*** Input data ***

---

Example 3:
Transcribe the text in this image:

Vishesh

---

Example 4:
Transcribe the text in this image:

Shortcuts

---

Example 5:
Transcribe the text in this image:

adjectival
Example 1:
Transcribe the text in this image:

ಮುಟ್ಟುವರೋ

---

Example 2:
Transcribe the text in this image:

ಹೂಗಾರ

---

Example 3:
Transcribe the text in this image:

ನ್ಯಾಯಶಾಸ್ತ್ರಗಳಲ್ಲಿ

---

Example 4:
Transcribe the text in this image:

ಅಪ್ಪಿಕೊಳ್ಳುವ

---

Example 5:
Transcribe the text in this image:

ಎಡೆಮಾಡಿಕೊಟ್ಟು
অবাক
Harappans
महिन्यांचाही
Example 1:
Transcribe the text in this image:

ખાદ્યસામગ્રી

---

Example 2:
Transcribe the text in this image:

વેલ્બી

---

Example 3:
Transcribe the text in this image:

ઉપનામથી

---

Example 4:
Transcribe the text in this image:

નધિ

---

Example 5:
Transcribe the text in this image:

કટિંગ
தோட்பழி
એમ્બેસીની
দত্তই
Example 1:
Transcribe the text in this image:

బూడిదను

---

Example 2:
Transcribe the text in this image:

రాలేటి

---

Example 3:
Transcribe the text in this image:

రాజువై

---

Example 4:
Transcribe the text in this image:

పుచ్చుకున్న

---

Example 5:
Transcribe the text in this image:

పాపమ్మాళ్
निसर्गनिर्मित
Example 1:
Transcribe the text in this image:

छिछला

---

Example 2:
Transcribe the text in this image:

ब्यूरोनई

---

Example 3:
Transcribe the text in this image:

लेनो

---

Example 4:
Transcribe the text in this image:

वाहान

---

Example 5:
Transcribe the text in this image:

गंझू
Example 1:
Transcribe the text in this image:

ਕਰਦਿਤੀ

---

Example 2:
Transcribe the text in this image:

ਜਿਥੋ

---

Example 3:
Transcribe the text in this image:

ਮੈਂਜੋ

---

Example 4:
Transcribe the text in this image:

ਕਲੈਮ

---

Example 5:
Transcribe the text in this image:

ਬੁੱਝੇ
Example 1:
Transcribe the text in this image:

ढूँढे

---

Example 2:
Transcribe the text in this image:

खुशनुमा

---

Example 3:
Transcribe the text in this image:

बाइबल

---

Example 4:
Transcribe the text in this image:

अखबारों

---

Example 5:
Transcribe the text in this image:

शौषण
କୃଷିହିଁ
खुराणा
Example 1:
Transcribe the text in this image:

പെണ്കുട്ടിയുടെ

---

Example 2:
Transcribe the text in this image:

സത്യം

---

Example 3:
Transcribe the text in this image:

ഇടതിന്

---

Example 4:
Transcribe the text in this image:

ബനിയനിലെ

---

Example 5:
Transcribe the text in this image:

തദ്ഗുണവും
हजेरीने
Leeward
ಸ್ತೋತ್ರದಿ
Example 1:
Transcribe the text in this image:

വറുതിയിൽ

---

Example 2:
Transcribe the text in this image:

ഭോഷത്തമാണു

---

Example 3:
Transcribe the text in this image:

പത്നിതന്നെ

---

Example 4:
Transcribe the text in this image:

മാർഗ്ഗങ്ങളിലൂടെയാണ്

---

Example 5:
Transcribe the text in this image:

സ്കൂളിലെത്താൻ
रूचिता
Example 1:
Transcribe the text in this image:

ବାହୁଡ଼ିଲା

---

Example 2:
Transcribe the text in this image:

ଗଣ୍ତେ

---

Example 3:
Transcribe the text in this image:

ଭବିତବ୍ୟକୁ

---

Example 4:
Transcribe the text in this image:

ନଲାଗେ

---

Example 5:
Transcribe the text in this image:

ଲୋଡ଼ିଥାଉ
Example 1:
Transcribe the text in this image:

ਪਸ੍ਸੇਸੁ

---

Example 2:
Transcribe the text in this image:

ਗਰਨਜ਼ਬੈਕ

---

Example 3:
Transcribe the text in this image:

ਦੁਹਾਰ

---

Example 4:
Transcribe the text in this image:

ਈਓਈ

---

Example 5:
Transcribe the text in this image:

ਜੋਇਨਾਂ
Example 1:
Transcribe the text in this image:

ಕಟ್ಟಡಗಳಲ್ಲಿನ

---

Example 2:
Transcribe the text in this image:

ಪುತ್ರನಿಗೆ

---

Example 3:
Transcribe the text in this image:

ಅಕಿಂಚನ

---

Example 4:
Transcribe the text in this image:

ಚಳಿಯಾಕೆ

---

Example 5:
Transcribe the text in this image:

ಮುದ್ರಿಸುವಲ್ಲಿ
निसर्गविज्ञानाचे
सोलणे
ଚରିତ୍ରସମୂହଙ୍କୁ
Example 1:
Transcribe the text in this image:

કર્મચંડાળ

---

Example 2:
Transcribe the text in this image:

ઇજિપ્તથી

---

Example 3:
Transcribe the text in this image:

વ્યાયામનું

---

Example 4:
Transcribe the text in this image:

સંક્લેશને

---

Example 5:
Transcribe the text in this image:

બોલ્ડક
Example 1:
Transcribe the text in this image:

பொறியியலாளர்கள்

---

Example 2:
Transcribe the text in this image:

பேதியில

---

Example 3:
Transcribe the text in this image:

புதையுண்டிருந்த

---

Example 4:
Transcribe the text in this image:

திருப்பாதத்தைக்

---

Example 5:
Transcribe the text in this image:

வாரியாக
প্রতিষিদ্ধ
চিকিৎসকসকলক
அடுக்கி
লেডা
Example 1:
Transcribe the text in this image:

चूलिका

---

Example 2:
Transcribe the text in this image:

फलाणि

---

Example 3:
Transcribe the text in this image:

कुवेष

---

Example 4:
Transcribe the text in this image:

*** End of Input data ***

• [Work order]: Transcribe all of the material exactly. Omit nothing.

• [Answer section]:
---

Example 3:
Transcribe the text in this image:

Vishesh

---

Example 4:
Transcribe the text in this image:

Shortcuts

---

Example 5:
Transcribe the text in this image:

adjectival
Example 1:
Transcribe the text in this image:

ಮುಟ್ಟುವರೋ

---

Example 2:
Transcribe the text in this image:

ಹೂಗಾರ

---

Example 3:
Transcribe the text in this image:

ನ್ಯಾಯಶಾಸ್ತ್ರಗಳಲ್ಲಿ

---

Example 4:
Transcribe the text in this image:

ಅಪ್ಪಿಕೊಳ್ಳುವ

---

Example 5:
Transcribe the text in this image:

ಎಡೆಮಾಡಿಕೊಟ್ಟು
অবাক
Harappans
महिन्यांचाही
Example 1:
Transcribe the text in this image:

ખાદ્યસામગ્રી

---

Example 2:
Transcribe the text in this image:

વેલ્બી

---

Example 3:
Transcribe the text in this image:

ઉપનામથી

---

Example 4:
Transcribe the text in this image:

નધિ

---

Example 5:
Transcribe the text in this image:

કટિંગ
தோட்பழி
એમ્બેસીની
দত্তই
Example 1:
Transcribe the text in this image:

బూడిదను

---

Example 2:
Transcribe the text in this image:

రాలేటి

---

Example 3:
Transcribe the text in this image:

రాజువై

---

Example 4:
Transcribe the text in this image:

పుచ్చుకున్న

---

Example 5:
Transcribe the text in this image:

పాపమ్మాళ్
निसर्गनिर्मित
Example 1:
Transcribe the text in this image:

छिछला

---

Example 2:
Transcribe the text in this image:

ब्यूरोनई

---

Example 3:
Transcribe the text in this image:

लेनो

---

Example 4:
Transcribe the text in this image:

वाहान

---

Example 5:
Transcribe the text in this image:

गंझू
Example 1:
Transcribe the text in this image:

ਕਰਦਿਤੀ

---

Example 2:
Transcribe the text in this image:

ਜਿਥੋ

---

Example 3:
Transcribe the text in this image:

ਮੈਂਜੋ

---

Example 4:
Transcribe the text in this image:

ਕਲੈਮ

---

Example 5:
Transcribe the text in this image:

ਬੁੱਝੇ
Example 1:
Transcribe the text in this image:

ढूँढे

---

Example 2:
Transcribe the text in this image:

खुशनुमा

---

Example 3:
Transcribe the text in this image:

बाइबल

---

Example 4:
Transcribe the text in this image:

अखबारों

---

Example 5:
Transcribe the text in this image:

शौषण
କୃଷିହିଁ
खुराणा
Example 1:
Transcribe the text in this image:

പെണ്കുട്ടിയുടെ

---

Example 2:
Transcribe the text in this image:

സത്യം

---

Example 3:
Transcribe the text in this image:

ഇടതിന്

---

Example 4:
Transcribe the text in this image:

ബനിയനിലെ

---

Example 5:
Transcribe the text in this image:

തദ്ഗുണവും
हजेरीने
Leeward
ಸ್ತೋತ್ರದಿ
Example 1:
Transcribe the text in this image:

വറുതിയിൽ

---

Example 2:
Transcribe the text in this image:

ഭോഷത്തമാണു

---

Example 3:
Transcribe the text in this image:

പത്നിതന്നെ

---

Example 4:
Transcribe the text in this image:

മാർഗ്ഗങ്ങളിലൂടെയാണ്

---

Example 5:
Transcribe the text in this image:

സ്കൂളിലെത്താൻ
रूचिता
Example 1:
Transcribe the text in this image:

ବାହୁଡ଼ିଲା

---

Example 2:
Transcribe the text in this image:

ଗଣ୍ତେ

---

Example 3:
Transcribe the text in this image:

ଭବିତବ୍ୟକୁ

---

Example 4:
Transcribe the text in this image:

ନଲାଗେ

---

Example 5:
Transcribe the text in this image:

ଲୋଡ଼ିଥାଉ
Example 1:
Transcribe the text in this image:

ਪਸ੍ਸੇਸੁ

---

Example 2:
Transcribe the text in this image:

ਗਰਨਜ਼ਬੈਕ

---

Example 3:
Transcribe the text in this image:

ਦੁਹਾਰ

---

Example 4:
Transcribe the text in this image:

ਈਓਈ

---

Example 5:
Transcribe the text in this image:

ਜੋਇਨਾਂ
Example 1:
Transcribe the text in this image:

ಕಟ್ಟಡಗಳಲ್ಲಿನ

---

Example 2:
Transcribe the text in this image:

ಪುತ್ರನಿಗೆ

---

Example 3:
Transcribe the text in this image:

ಅಕಿಂಚನ

---

Example 4:
Transcribe the text in this image:

ಚಳಿಯಾಕೆ

---

Example 5:
Transcribe the text in this image:

ಮುದ್ರಿಸುವಲ್ಲಿ
निसर्गविज्ञानाचे
सोलणे
ଚରିତ୍ରସମୂହଙ୍କୁ
Example 1:
Transcribe the text in this image:

કર્મચંડાળ

---

Example 2:
Transcribe the text in this image:

ઇજિપ્તથી

---

Example 3:
Transcribe the text in this image:

વ્યાયામનું

---

Example 4:
Transcribe the text in this image:

સંક્લેશને

---

Example 5:
Transcribe the text in this image:

બોલ્ડક
Example 1:
Transcribe the text in this image:

பொறியியலாளர்கள்

---

Example 2:
Transcribe the text in this image:

பேதியில

---

Example 3:
Transcribe the text in this image:

புதையுண்டிருந்த

---

Example 4:
Transcribe the text in this image:

திருப்பாதத்தைக்

---

Example 5:
Transcribe the text in this image:

வாரியாக
প্রতিষিদ্ধ
চিকিৎসকসকলক
அடுக்கி
লেডা
Example 1:
Transcribe the text in this image:

चूलिका

---

Example 2:
Transcribe the text in this image:

फलाणि

---

Example 3:
Transcribe the text in this image:

कुवेष

---

Example 4:
Transcribe the text in this image:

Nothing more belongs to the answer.